GENERALSuresh Menon: How to make mega bucks
Suresh Menon is a writer based in India. In his youth he set out to change the world but later decided to leave it as it is
To skin a cat, that well-known expression which sometimes upsets animal lovers, is actually a term in gymnastics. It involves passing the legs between the arms while hanging by the hands from a horizontal bar. Then Mark Twain wrote in a novel thus: "she was wise, subtle, and knew more than one way to skin a cat," and established its modern meaning: there's more than one way to drive or write or multiply two rows of figures.
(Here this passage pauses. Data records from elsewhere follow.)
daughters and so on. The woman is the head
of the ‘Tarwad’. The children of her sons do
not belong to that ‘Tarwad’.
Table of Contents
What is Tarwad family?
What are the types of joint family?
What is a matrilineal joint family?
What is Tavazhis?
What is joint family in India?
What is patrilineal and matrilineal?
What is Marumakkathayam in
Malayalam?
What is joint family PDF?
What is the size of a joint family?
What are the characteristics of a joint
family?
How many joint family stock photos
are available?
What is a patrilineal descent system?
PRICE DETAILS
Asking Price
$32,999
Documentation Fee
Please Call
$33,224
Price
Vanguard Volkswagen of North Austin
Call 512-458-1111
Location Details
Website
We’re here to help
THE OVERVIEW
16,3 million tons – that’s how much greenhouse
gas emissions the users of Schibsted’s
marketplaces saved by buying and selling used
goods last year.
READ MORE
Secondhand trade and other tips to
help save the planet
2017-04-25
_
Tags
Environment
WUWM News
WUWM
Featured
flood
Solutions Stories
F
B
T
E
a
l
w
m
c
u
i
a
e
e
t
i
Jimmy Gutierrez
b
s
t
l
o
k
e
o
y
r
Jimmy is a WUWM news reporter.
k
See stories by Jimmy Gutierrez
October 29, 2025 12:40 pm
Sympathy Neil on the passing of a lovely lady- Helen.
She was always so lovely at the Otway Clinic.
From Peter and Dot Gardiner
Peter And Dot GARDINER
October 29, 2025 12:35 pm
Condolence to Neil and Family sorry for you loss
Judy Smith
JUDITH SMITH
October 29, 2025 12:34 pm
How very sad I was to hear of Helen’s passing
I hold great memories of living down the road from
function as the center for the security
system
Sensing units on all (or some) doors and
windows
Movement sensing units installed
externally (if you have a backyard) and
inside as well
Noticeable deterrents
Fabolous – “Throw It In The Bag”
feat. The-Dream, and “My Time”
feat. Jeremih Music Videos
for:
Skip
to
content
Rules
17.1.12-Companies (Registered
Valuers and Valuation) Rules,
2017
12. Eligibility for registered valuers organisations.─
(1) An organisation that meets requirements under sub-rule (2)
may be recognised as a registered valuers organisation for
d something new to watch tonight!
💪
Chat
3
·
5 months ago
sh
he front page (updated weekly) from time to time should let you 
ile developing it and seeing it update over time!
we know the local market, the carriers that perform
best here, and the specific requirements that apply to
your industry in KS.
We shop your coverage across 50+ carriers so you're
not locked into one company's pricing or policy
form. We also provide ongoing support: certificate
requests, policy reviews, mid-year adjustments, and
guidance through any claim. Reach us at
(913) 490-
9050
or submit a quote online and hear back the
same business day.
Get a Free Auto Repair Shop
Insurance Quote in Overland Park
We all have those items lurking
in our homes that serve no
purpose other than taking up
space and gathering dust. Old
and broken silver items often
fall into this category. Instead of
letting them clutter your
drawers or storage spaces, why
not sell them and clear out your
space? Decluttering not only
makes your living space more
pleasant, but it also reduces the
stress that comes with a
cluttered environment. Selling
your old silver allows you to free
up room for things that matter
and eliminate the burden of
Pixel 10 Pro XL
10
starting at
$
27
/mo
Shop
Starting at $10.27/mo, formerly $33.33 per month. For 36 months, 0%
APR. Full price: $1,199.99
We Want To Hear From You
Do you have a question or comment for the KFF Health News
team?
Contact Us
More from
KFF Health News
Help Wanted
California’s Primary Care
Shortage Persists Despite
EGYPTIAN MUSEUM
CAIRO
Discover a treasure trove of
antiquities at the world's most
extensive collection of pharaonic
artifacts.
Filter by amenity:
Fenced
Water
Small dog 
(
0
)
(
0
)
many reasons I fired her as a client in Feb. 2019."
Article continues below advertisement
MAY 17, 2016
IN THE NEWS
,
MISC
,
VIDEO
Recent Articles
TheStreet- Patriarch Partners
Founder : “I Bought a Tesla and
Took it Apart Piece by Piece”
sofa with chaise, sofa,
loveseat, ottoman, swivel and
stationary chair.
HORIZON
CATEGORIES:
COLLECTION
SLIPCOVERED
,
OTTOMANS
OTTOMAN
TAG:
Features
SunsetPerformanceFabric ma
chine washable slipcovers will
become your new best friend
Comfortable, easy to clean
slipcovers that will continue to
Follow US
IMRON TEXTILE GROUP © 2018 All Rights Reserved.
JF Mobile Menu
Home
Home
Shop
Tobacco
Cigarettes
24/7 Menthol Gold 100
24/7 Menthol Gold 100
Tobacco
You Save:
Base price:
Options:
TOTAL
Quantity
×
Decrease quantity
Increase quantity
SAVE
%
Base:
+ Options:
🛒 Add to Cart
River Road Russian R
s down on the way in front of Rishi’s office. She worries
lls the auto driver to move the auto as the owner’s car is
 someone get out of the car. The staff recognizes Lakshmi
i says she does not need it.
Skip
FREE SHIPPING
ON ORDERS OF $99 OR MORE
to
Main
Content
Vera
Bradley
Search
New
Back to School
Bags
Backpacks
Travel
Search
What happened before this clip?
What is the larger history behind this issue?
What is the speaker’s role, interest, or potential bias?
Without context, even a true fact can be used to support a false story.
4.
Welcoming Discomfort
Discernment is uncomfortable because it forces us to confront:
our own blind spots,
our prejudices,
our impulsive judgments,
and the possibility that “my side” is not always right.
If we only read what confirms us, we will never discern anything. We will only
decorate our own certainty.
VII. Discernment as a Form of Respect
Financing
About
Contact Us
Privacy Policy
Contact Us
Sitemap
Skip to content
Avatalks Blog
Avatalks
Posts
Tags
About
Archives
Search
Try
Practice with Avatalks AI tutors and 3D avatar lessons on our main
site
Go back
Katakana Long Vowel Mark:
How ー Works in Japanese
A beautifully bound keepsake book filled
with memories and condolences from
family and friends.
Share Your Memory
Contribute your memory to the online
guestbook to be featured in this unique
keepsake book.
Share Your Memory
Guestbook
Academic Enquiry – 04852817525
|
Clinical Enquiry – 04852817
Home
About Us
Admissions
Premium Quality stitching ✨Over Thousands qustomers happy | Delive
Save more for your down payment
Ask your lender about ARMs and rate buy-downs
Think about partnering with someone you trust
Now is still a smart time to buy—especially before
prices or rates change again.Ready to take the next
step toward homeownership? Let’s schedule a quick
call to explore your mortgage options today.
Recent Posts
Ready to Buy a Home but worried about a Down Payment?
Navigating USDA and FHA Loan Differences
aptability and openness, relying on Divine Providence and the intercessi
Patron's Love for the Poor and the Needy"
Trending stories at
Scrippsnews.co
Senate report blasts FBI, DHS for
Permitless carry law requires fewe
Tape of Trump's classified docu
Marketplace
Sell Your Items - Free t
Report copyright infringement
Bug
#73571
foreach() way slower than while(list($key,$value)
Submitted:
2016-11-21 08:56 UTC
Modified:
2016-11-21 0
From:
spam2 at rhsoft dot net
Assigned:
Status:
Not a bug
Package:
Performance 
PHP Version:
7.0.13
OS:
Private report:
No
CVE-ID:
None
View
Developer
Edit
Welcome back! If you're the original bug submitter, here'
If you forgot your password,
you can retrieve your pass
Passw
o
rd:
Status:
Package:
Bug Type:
How about tying your shoelaces or sneezing or sharpening your pencils? Ah! I hear you say, kid's stuff, anyone can do these things. True. But can you do them as they should be done? I discovered after decades of tying my shoelaces that I had been doing it inefficiently (the catch is in the manner in which the lace from one side is taken over the loop - you do it from below, not above). My sneeze is probably all wrong too. House-rattling, I have heard it described as.
However if you have the passion, as David Rees has for sharpening pencils, then you can share it with the world. Rees discovered the joys of the old-fashioned way, arguing that with modern sharpeners you got perfection, but with a blade or knife you had a unique piece of art.
Not shy of putting other people's money where his mouth is, Rees charges fifteen dollars to sharpen a pencil you send him; he also returns the shavings to you since they are part of the pencil (it's rather like the barber returning the hair he has cut because it belongs to you).
But it doesn't end there, for Rees has written a book: How to Sharpen Pencils. The idea is so startling (and daring) that I have sent for a copy. Perhaps this will be followed by How to Make a Fortune by Writing a Book About How to Sharpen Pencils. This will no doubt be merely a prelude to the best-seller How To Make A Bigger Fortune by Writing a Book About How to Make a Fortune by Writing a Book About How to Sharpen Pencils.
This is very inspiring. It is all about carpeing your diem. Sneezers can tell us about sneezing; doormen can write on opening and shutting doors. There is always a number of ways - right and wrong.
Already I can see a spate of books. How to Remove Your Glasses. How to Breathe. How to Scratch Your Neighbour's Car. How to Write How-to Books.
The possibilities are endless (How To Write About Endless Possibilities). How-to writers are the alchemists of the publishing world. They turn base experiences into gold. Or pencils (and sneezes) into dollars.